Jack blushed and lowered his face. “I had to get the sense of the room, Master. And though I knew the rest were in their cups-begging your pardon-I had to wait until no one was mindful of me.”

“And how long was that?”

“’Bout quarter past the hour. Once no one paid me any heed…well, that’s when I made me move.”

“So he sat beside D’Arcy all that time? Doing what?”

“Naught. Not even drinking.”

Crispin sat up. “But I saw him. He was drunk when he got up. He even fell against you.”

“Ah no, good Master. That is my way, you see. ’Twas I what stumbled against him.”

Crispin saw the room in his mind’s eye. The smoky interior flickered in the firelight. The windows were shuttered against the rain and mist. Candles on the tables offered some light but only sparsely. Crispin’s wine bowl sat before him but there were many discarded on the table, just as there had been in front of the dead man. “There were many bowls on that table. Do you tell me the servant drank from none of them?”

“I only know what I saw, Master, and as you know, I had naught to drink. Until I drank that cursed poison.”

Crispin looked at his wine but did not drink. “Jack, when you bumped into him, did you take his purse as well?”

“Ah, no, Master. He moved too swiftly for me.”

“Damn!”

“Oh, but I did get his broach.”

Crispin slowly raised his face. “Tell me, Jack,” he said, trying to calm the excitement in his voice. “You do not, by any chance, still have that broach, do you?”

“Oh, aye.”

Crispin shot from his chair and grabbed Jack by the shoulders. Jack squealed in surprise and pushed away from him. “Here now!”

“That broach, Jack. Get it!”

“Very well,” he said cautiously once Crispin let him go. He went to the door and grasped the jamb. He guiltily looked back once at Crispin before he pulled and loosened the board and reached with his stick-thin arm into the opening.

Crispin marveled that such a secret place hid under his very nose, but he admired Jack all the more for his ingenuity.

At last, Jack pulled out a parcel wrapped in a rag and tied with string. He laid it on the table and ran his hand under his nose. “Now then,” Jack said, the same hand resting on the parcel. “When I open this, you may be surprised by what’s inside.
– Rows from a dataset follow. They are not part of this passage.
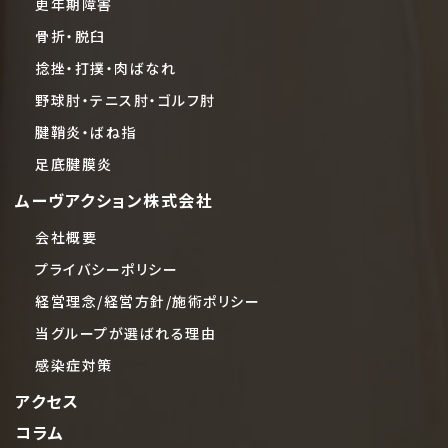
更年期障害
骨折・脱臼
捻挫・打撲・肉ばなれ
野球肘・テニス肘・ゴルフ肘
腱鞘炎・ばね指
足底腱膜炎
ムーヴアクション株式会社
会社概要
プライバシーポリシー
経営理念/経営方針/施術ポリシー
当グループが選ばれる理由
感染症対策
アクセス
コラム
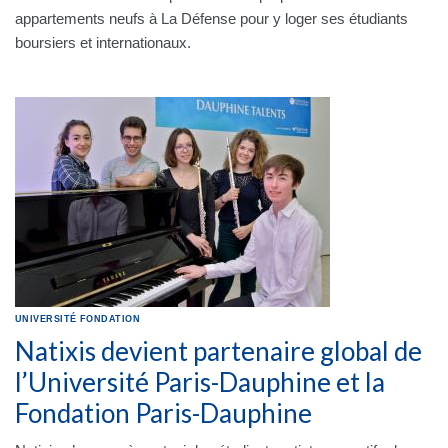
appartements neufs à La Défense pour y loger ses étudiants
boursiers et internationaux.
UNIVERSITÉ
FONDATION
Natixis devient partenaire global de
l’Université Paris-Dauphine et la
Fondation Paris-Dauphine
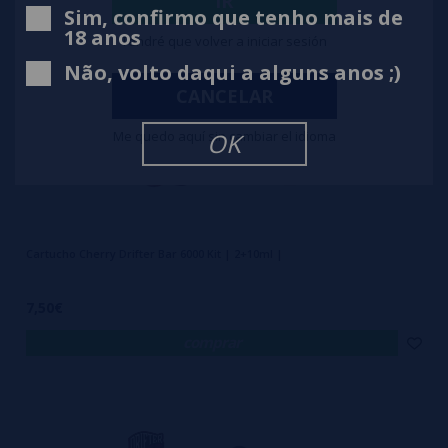
IR
Sim, confirmo que tenho mais de
18 anos
Tendré que volver a iniciar sesión
Não, volto daqui a alguns anos ;)
CANCELAR
Me quedo aquí sin cambiar el idioma
OK
Cartucho Cherry Drifter Bar 6000 Kit | 2+10ml |
7,50€
comprar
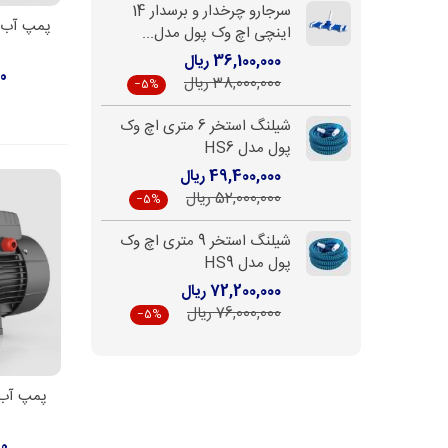
سرجارو چرخدار و برسدار 14
پمپ آب 
افزو
اینچی اچ وک پول مدل...
36,100,000 ریال
00
38,000,000 ریال
‎−5%
شیلنگ استخر 6 متری اچ وک
پول مدل HS6
49,400,000 ریال
52,000,000 ریال
‎−5%
شیلنگ استخر 9 متری اچ وک
پول مدل HS9
72,200,000 ریال
76,000,000 ریال
‎−5%
پمپ آب 
افزو
00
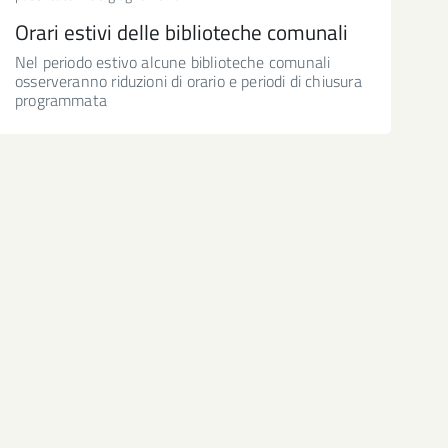
Orari estivi delle biblioteche comunali
Nel periodo estivo alcune biblioteche comunali
osserveranno riduzioni di orario e periodi di chiusura
programmata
But there’s no sense in your insisting I return these items to their owners for I have long since forgotten who owned them. I am at your mercy, sir.”

Crispin returned a solemn countenance to Jack’s grave one. “I swear on my honor, Jack, that I will say nothing.”

“Right then.” Jack took his knife and cut the parcel’s string and opened the rag. Crispin’s eyes widened when he beheld the many folded documents, wax seals and leather ribbons in tact. But there were also rings, brooches, pins, and loose gems.